Non parce qu'elle est dans l'écriture. Donc il faut jouer complètement. On aurait pu aller plus vers le comique, j'y ai pensé à un moment donné mais je trouve que ça allait, de toute façon, transpirer. Et puis quand on se jette dans une histoire d'amour, on y va vraiment comme un cœur perdu, sans penser aux conséquences, on se jette dedans. Et c'est au moment où on est dedans qu'on voit ce que ça fait comme effet. Je crois que dans ce film-là en tout cas, dans tous les films d’ailleurs, il faut se jeter dedans sans penser aux conséquences parce que comme acteur je ne peux pas être à l'extérieur et me dire « Comment elle va monter ça ? Quelle prise elle va choisir ? ». C'est compliqué ça, on est obligé de se lancer dans l'aventure en ayant un sentiment de bienveillance et que de toute façon elle choisira la bonne prise.

Vous étiez lectrice de Christine avant ? Vous avez des affinités avec cette littérature ?

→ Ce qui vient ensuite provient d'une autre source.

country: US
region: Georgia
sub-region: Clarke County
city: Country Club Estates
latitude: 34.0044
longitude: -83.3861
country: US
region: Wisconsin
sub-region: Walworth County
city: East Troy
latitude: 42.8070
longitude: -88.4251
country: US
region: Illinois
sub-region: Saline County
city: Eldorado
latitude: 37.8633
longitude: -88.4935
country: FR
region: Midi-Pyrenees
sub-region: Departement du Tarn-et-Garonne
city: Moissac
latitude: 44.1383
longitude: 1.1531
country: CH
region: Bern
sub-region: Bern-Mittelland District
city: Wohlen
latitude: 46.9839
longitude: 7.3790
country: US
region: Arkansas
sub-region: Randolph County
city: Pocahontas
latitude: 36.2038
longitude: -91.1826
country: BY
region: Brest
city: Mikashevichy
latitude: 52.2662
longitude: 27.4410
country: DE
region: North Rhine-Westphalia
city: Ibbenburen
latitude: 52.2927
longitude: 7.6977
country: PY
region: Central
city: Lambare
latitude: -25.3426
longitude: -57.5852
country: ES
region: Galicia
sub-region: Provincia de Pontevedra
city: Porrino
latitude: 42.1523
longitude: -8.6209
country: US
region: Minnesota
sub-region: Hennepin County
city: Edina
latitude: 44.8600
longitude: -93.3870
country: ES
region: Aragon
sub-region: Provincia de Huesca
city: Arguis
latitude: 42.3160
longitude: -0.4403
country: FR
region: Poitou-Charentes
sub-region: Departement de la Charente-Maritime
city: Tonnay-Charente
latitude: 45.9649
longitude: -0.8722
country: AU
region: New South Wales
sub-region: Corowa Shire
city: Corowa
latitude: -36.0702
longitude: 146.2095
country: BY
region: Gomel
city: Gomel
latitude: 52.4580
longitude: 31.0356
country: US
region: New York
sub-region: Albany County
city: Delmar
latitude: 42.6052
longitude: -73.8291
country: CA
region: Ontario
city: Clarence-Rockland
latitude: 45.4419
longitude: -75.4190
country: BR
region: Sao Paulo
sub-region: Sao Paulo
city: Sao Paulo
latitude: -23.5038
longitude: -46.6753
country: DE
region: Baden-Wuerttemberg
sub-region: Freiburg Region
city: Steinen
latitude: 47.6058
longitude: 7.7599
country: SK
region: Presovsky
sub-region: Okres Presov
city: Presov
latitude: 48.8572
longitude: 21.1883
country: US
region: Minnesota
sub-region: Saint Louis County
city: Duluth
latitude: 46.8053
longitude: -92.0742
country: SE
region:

Je pense, d'abord, d'avoir le courage de parler de choses extrêmement intimes et douloureuses, c'est un cadeau pour un lecteur et un spectateur parce qu'elle a fait cette pièce de théâtre qu'elle a adaptée sur l'histoire de l'inceste. Mais son désir de vérité, il me touche parce que je trouve qu'en tant qu'artiste on doit avoir une honnêteté par rapport à ce qu'on est. On doit être transparent et pour être transparent faut avoir le courage ou le don de se voir.